As for DreamBooth, you may remember that the project page was published earlier this year. This is hands down the best system ever for creating deepfakes. Of course, performing this kind of image manipulation is valuable and powerful, not to mention fun. Researchers like Google are working to make it more seamless and realistic. Results may come later.
The Best Student Paper Award goes to a method for comparing and matching meshes or 3D point clouds. Frankly, it’s too technical to explain, but it’s an important feature for real-world perception, and improvements are welcome. See this paper for examples and details.
Just two more important points.
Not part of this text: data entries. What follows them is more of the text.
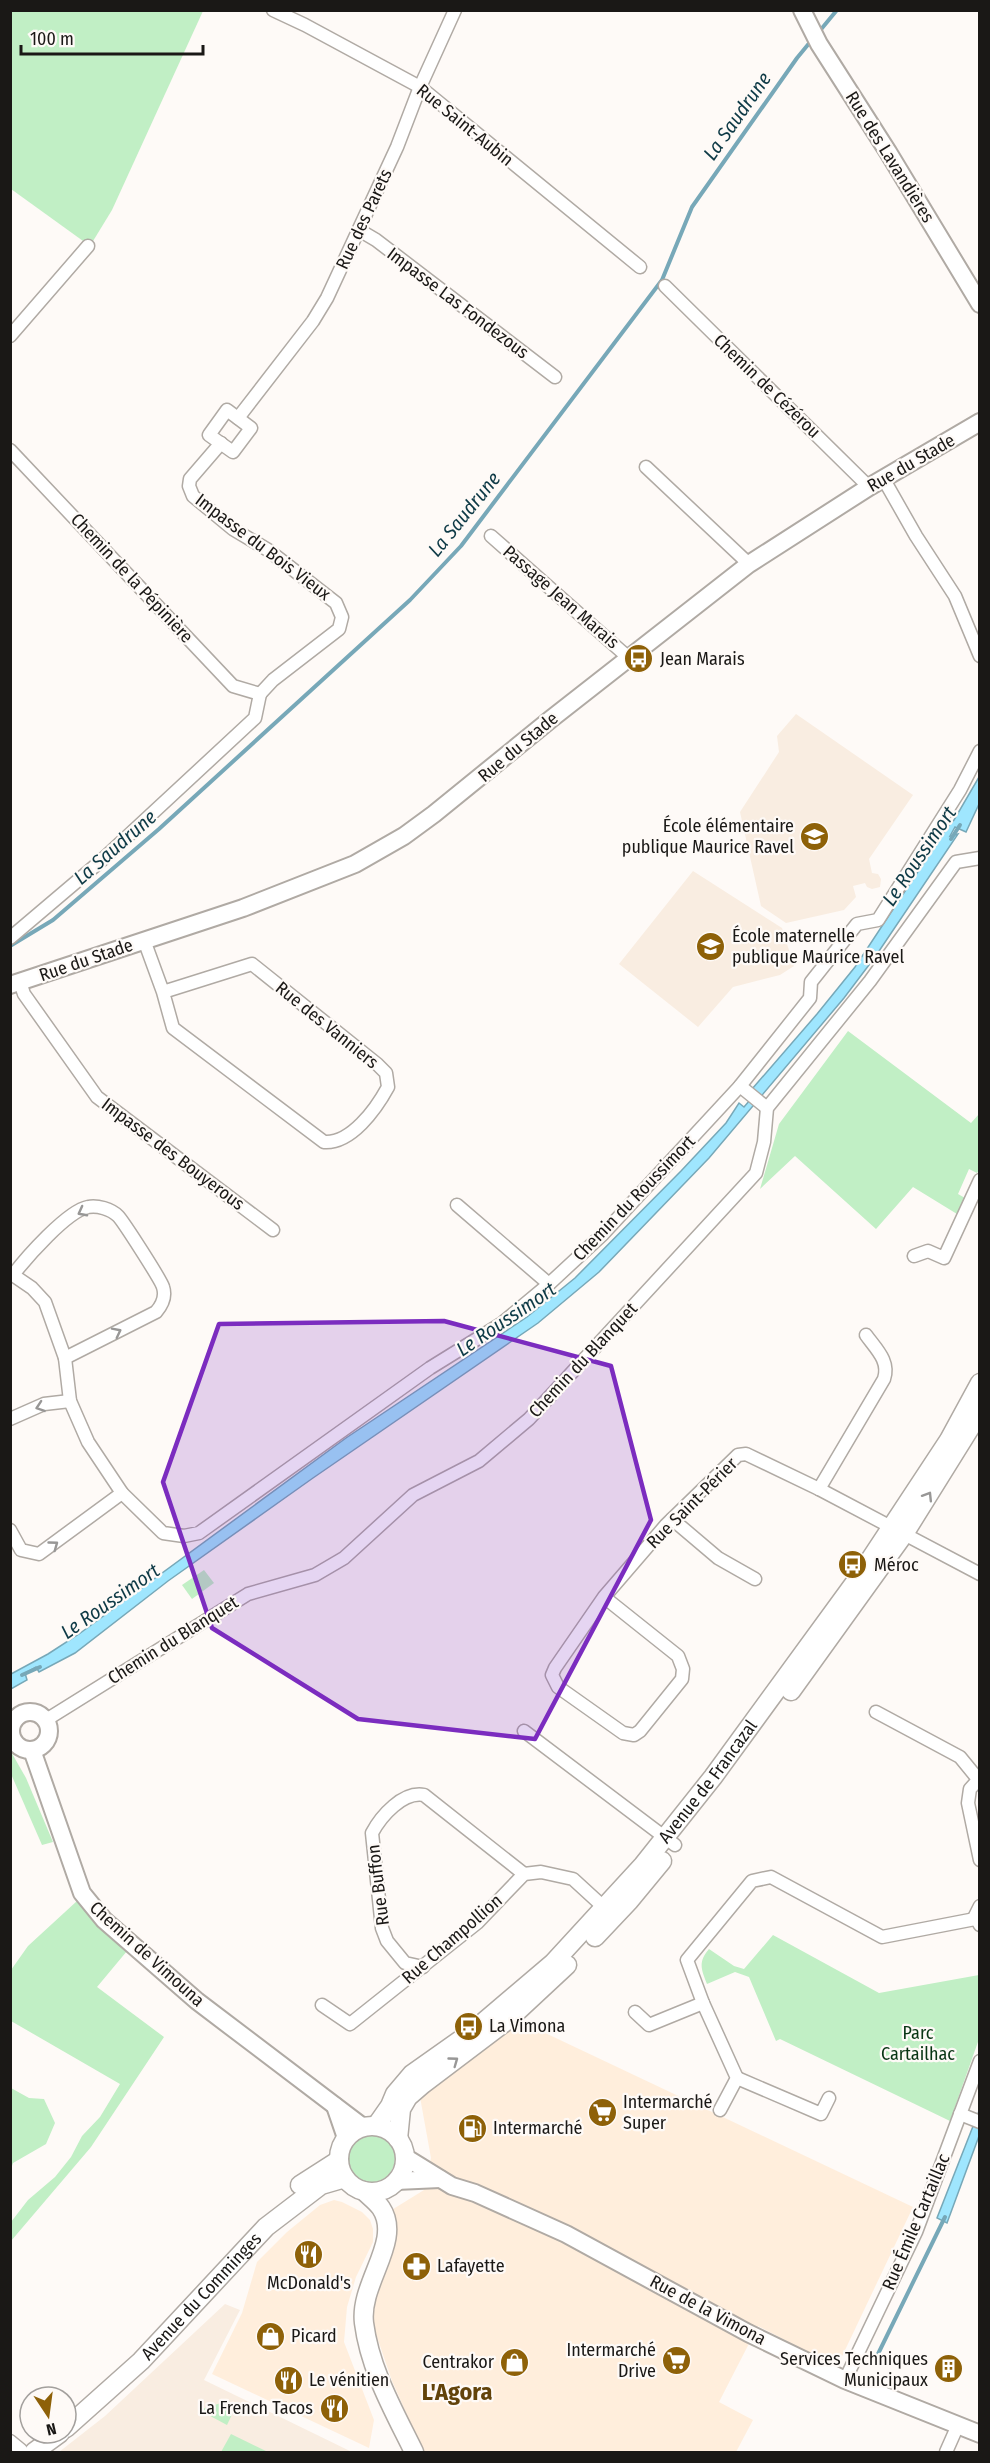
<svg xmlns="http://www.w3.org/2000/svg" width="990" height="2463" font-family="'Fira Sans Condensed',sans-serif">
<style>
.commercial{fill:#ffeedc}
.built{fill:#f9ede1}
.green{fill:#c1efc5}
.water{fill:#9fe6fe;stroke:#77a8b8;stroke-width:1.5}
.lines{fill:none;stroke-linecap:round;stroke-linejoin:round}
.stream{stroke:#77a8b8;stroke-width:4}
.minor-casing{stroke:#b0aaa4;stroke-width:15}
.tertiary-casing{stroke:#b0aaa4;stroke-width:20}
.secondary-casing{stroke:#b0aaa4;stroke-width:21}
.minor{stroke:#fff;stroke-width:12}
.tertiary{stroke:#fff;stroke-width:16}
.secondary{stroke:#fff;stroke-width:18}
.oneway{stroke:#989796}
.marked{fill:#7b2cbf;fill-opacity:0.2;stroke:#7b2cbf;stroke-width:4.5;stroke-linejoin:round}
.labels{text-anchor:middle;stroke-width:4.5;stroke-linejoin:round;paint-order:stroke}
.street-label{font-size:18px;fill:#1a1816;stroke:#fefaf7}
.poi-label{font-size:18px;fill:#1a1816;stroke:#fefaf7;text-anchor:start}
.park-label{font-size:18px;fill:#083513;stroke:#fefaf7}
.water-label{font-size:20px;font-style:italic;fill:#0e3a46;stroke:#fefaf7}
.district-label{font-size:24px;font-weight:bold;fill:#62430a;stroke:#fefaf7}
</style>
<rect width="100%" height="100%" fill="#fefaf7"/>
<g class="commercial">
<path d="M522 2022 913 2207 837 2367 758 2326 719 2402 753 2420 736 2452H425L415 2433 392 2381 374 2328 372 2294 390 2211 424 2190 431 2158 420 2097Z"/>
<path d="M334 2200 342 2202 362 2212 370 2220 373 2229V2242L356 2277 347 2307 344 2342 374 2420 369 2448 212 2374 242 2313 257 2262 287 2232 320 2205Z"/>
</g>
<g class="built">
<path d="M796 714 913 795 869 859 872 873 878 874 881 879 880 887 872 889 867 887 865 883 853 886 856 897 844 910 786 923 761 906 740 812 779 752 777 736Z"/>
<path d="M693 871 782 928 794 966 780 975 733 987 698 1027 619 964Z"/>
<path d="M225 2304 240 2310 204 2380 352 2452H59L105 2416Z"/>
</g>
<g class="green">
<path d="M10 11H203L112 210 90 246 11 189Z"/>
<path d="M848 1031 971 1123 979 1114V1170L977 1173 969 1169 958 1194 965 1198 957 1214 913 1187 876 1229 795 1156 760 1189 779 1124Z"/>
<path d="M204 1570 214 1583 192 1599 182 1585Z"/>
<path d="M10 1750 26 1778 53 1842 42 1845 11 1774Z"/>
<path d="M77 1901 127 1951 97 1987 164 2037 91 2147 11 2241V2222L28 2200 55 2177 71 2157 82 2136 100 2117 120 2084 11 2021V1970L28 1946Z"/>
<path d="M773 1935 879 1993 979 1975V2039L950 2121 780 2039 776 2041 749 1977 735 1972 707 1984C701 1969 698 1962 709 1949L734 1966 744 1969Z"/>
<path d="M11 2088 29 2098 44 2099 55 2123 46 2144 13 2163 11 2169Z"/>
<circle cx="370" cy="2158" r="25"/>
<path d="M227 2401 237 2404 227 2425 199 2410Z"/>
<path d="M231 2434 268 2452H221Z"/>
</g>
<g class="water">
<path d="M979 777V804L966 832 955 827 950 836 958 834 875 957 844 998 709 1158 599 1272 538 1323 313 1478 168 1581 75 1653 39 1672 36 1667 25 1673 27 1680 11 1689V1674L48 1654 79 1634 346 1438 527 1317 575 1278 681 1171 726 1123 739 1103 744 1107 750 1100 746 1096 817 1014 855 967 948 826 954 820Z"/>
<path d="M979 2111V2136L947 2223 937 2218Z"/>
</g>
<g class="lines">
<g class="stream">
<path d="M818 33 837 10"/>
<path d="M951 839 960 825"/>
<path d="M10 946 53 920 159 829 410 600 461 546 662 280 692 207 797 58 811 41"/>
<path d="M22 1675 40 1667"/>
<path d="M877 2356 945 2217"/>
</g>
<defs>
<g id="minor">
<path d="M273 10 305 25 420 87 640 267"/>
<path d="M359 230 376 240 555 377"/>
<path d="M665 286 869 487"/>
<path d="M10 336 88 246"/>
<path d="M227 410 251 428 233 452 209 435Z"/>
<path d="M238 418 313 321 327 298 397 147 420 87 455 10"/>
<path d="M221 443 190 479 189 486 193 496 233 529 268 550 336 603 342 617 339 629 273 680 260 694"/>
<path d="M10 450 233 686 260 694"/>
<path d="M646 467 749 564"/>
<path d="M883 478 916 536 955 596 980 656"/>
<path d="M491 536 630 659"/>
<path d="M10 938 102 860 255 718 260 694"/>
<path d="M144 940 163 992 173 1028 324 1142C351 1144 376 1109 388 1087L386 1073 377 1064 252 964 163 992"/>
<path d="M20 982 24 994 97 1097 273 1230"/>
<path d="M740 1086 767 1108"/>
<path d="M457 1205 549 1284"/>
<path d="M914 1256 928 1251 944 1258 980 1180"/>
<path d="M13 1275C26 1258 67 1211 88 1207 97 1205 111 1209 118 1216 123 1221 161 1280 163 1287 166 1296 162 1305 156 1312L65 1358"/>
<path d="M10 1276 13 1275 32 1288 45 1302 65 1358 70 1401 88 1442 122 1493 163 1533 184 1536 199 1533 430 1368 501 1324 549 1284 603 1234 740 1086 810 998 811 982 857 924 878 920 960 790 980 751"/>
<path d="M10 1419 44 1404 70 1401"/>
<path d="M819 1489 884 1379C890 1361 876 1349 866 1335"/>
<path d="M672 1519 718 1558 755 1579"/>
<path d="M10 1530 21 1550 39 1554 122 1493"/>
<path d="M604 1597 678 1656 683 1669 682 1679 640 1731 634 1735 623 1733 558 1687 552 1675 555 1668 604 1597 666 1525 738 1455 746 1454 819 1489 980 1574"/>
<path d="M876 1712 960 1757 978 1779"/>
<path d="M46 1720 248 1594 315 1575 344 1558 413 1495 479 1461 529 1419 756 1173 764 1142 767 1108 870 981 956 862 980 858"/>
<path d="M524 1731 675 1845"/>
<path d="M980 1778 970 1789 968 1803 980 1860"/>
<path d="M980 1906 975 1916 980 1925"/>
<path d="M423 1967 405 1963 387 1941 382 1928 372 1833C381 1816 403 1791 424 1795L524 1874"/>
<path d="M322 2005 350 2024 477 1923 524 1874 541 1872 573 1879 609 1912"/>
<path d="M635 2012 649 2025 703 2003"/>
<path d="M737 2078 821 2114 829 2098"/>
<path d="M720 2110 737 2078 703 2003 687 1960 752 1881 771 1877 882 1937 975 1919"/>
<path d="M960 2114 980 2122"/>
<path d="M845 2380 916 2232 980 2061"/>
<path d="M10 2441 21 2450"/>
<path d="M946 2452 958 2425"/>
</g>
<g id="tertiary">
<path d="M802 10 819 44 888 152 980 304"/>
<path d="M10 985 243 908 355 864 404 836 434 814 551 719 749 564 869 487 980 422"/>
<circle cx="30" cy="1731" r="19"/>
<path d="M32 1750 82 1893 104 1920 197 2001 363 2127"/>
<path d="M335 2106 346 2138"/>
<path d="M405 2157 452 2186 475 2193 566 2234 748 2333 845 2380 980 2434"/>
<path d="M396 2181 440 2179"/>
</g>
<g id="secondary">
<path d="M791 1691 904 1534 980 1412"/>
<path d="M595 1937 629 1901 662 1861"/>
<circle cx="372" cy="2159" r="33"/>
<path id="s1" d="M376 2126 390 2106 395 2094 412 2074 473 2031 553 1963 643 1865 713 1777 856 1581 949 1440 980 1383"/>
<path d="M398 2139 401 2109 408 2097 423 2084 509 2019 567 1965"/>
<path d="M300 2185 339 2160"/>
<path d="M364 2191C369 2196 377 2202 381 2208 403 2241 359 2283 364 2323 370 2370 394 2411 414 2452"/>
<path id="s2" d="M66 2428 141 2361 266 2227 321 2185 345 2178"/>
<path d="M34 2452 60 2433"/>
</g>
</defs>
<use href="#minor" class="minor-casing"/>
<use href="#tertiary" class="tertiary-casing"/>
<use href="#secondary" class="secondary-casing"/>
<use href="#minor" class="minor"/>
<use href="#tertiary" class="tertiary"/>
<use href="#secondary" class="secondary"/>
</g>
<defs><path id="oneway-chevron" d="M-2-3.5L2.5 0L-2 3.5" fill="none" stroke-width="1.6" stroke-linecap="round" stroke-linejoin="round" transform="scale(1.5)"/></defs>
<g class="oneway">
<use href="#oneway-chevron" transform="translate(82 1212) rotate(152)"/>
<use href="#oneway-chevron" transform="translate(117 1332) rotate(-27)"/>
<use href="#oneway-chevron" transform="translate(40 1407) rotate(161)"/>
<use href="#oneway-chevron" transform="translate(928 1496) rotate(-58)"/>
<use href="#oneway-chevron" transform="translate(54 1545) rotate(-36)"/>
<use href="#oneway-chevron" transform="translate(454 2061) rotate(-36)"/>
</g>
<path class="marked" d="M444 1321 611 1366 651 1520 535 1739 358 1719 212 1628 163 1482 219 1324Z"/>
<defs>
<symbol id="bus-disc" viewBox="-11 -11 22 22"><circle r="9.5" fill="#8e6108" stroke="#fefaf7"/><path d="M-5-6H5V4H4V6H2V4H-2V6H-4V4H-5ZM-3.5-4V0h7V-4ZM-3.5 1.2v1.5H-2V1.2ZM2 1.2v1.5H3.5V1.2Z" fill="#fff"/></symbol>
<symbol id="school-disc" viewBox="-11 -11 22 22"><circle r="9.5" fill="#8e6108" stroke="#fefaf7"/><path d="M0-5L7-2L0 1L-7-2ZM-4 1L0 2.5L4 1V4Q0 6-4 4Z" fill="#fff"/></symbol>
<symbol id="supermarket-disc" viewBox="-11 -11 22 22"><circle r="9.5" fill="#8e6108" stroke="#fefaf7"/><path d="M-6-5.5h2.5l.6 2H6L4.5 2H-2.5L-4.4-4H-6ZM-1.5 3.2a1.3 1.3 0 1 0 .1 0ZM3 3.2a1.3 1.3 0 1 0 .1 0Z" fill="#fff"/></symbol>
<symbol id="fuel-disc" viewBox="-11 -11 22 22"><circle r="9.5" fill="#8e6108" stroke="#fefaf7"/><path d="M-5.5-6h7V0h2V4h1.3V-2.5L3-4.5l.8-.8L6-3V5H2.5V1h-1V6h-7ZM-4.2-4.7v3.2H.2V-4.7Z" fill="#fff"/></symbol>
<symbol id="restaurant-disc" viewBox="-11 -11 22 22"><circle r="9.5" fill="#8e6108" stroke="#fefaf7"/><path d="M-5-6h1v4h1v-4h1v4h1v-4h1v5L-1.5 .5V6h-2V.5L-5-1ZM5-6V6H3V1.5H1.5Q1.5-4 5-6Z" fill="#fff"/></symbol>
<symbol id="pharmacy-disc" viewBox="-11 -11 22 22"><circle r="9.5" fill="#8e6108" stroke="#fefaf7"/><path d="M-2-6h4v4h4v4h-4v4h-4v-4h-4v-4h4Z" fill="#fff"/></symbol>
<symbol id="shop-disc" viewBox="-11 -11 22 22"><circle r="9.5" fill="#8e6108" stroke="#fefaf7"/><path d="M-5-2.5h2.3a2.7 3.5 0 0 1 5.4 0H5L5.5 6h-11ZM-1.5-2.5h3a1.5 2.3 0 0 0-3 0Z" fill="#fff"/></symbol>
<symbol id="building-disc" viewBox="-11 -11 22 22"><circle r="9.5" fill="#8e6108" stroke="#fefaf7"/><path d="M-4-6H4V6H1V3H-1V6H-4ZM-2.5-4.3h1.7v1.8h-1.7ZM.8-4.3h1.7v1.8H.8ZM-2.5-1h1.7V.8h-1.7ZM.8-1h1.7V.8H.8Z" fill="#fff"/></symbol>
</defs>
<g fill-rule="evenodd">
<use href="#bus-disc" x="622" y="642" width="33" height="33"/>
<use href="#school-disc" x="798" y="820" width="33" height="33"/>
<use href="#school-disc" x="694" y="930" width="33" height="33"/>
<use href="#bus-disc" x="836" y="1548" width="33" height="33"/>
<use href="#bus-disc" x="452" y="2010" width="33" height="33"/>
<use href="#supermarket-disc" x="586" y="2096" width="33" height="33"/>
<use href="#fuel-disc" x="456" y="2112" width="33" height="33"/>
<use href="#restaurant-disc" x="292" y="2238" width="33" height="33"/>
<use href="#pharmacy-disc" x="400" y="2250" width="33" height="33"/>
<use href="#shop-disc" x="254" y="2320" width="33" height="33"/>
<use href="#supermarket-disc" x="660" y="2344" width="33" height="33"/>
<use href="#shop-disc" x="498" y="2346" width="33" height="33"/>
<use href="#building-disc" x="932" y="2352" width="33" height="33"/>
<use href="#restaurant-disc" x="272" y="2364" width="33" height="33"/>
<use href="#restaurant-disc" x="318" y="2392" width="33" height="33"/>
</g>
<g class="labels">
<g class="street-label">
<text transform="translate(465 125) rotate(39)" y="6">Rue Saint-Aubin</text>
<text transform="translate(890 157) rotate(58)" y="6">Rue des Lavandières</text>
<text transform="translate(364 219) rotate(-65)" y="6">Rue des Parets</text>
<text transform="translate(458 303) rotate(37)" y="6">Impasse Las Fondezous</text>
<text transform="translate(767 386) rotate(44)" y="6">Chemin de Cézérou</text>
<text transform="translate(911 463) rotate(-30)" y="6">Rue du Stade</text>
<text transform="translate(263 547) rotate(37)" y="6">Impasse du Bois Vieux</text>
<text transform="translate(132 578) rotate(47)" y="6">Chemin de la Pépinière</text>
<text transform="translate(561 597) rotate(41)" y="6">Passage Jean Marais</text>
<text transform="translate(518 747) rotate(-40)" y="6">Rue du Stade</text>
<text transform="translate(86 960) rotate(-19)" y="6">Rue du Stade</text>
<text transform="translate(327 1025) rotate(39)" y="6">Rue des Vanniers</text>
<text transform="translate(173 1154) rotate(37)" y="6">Impasse des Bouyerous</text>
<text transform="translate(634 1198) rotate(-46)" y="6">Chemin du Roussimort</text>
<text transform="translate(583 1360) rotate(-47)" y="6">Chemin du Blanquet</text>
<text transform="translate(692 1503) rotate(-45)" y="6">Rue Saint-Périer</text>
<text transform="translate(173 1640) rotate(-32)" y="6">Chemin du Blanquet</text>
<text dy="6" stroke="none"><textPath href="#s1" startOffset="482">Avenue de Francazal</textPath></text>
<text transform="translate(378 1885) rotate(-97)" y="6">Rue Buffon</text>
<text transform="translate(452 1939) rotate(-41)" y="6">Rue Champollion</text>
<text transform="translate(147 1954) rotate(42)" y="6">Chemin de Vimouna</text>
<text transform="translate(916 2222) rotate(-67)" y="6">Rue Émile Cartaillac</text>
<text dy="6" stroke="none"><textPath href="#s2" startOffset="189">Avenue du Comminges</textPath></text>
<text transform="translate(708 2310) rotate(28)" y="6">Rue de la Vimona</text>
</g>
<g class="poi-label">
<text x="660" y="665">Jean Marais</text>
<text x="794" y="832" text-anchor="end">École élémentaire<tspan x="794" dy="21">publique Maurice Ravel</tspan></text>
<text x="732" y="942">École maternelle<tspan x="732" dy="21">publique Maurice Ravel</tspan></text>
<text x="874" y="1571">Méroc</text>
<text x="489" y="2032">La Vimona</text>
<text x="623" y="2108">Intermarché<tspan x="623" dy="21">Super</tspan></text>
<text x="493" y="2134">Intermarché</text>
<text x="437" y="2272">Lafayette</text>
<text x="309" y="2289" text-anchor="middle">McDonald's</text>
<text x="291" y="2342">Picard</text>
<text x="656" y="2356" text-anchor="end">Intermarché<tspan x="656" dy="21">Drive</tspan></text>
<text x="928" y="2365" text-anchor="end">Services Techniques<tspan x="928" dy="21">Municipaux</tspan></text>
<text x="494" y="2368" text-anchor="end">Centrakor</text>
<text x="309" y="2386">Le vénitien</text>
<text x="313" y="2414" text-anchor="end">La French Tacos</text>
</g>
<g class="park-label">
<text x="918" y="2039">Parc<tspan x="918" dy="21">Cartailhac</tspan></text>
</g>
<g class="water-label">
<text transform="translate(737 116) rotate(-55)" y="7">La Saudrune</text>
<text transform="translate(464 514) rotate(-51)" y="7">La Saudrune</text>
<text transform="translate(115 847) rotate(-41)" y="7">La Saudrune</text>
<text transform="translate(919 856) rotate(-56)" y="7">Le Roussimort</text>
<text transform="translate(506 1319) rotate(-34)" y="7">Le Roussimort</text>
<text transform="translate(110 1601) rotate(-35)" y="7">Le Roussimort</text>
</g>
<g class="district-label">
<text x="457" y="2400">L'Agora</text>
</g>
</g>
<rect width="990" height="2463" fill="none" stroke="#1a1816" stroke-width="24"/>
<g transform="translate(48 2415) rotate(167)"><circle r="28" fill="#fefaf7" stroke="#a3a09d" stroke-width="1.5"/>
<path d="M0-4.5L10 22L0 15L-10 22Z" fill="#8e6108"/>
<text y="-9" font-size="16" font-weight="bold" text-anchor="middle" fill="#1a1816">N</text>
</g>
<path d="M21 45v9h182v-9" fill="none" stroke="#1a1816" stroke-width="3"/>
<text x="30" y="45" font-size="18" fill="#1a1816" stroke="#fefaf7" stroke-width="4.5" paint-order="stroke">100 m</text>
</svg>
Intel showed off this interesting model LDM3D for generating 3D 360 images like virtual environments. So if you say “place us in the overgrown ruins of the jungle” in the metaverse, a new one will just be created on demand.
Meta also released a text-to-speech tool called Voicebox that is very good at extracting and replicating voice features, even if the input is not clean. Replicating voice usually requires a good amount and variety of clean voice recordings, but Voicebox does it with less data (think 2 seconds or so) than many others. . Fortunately, they keep this genie in a jar for now. For those of you thinking you might need to duplicate your voice, check out Acapela.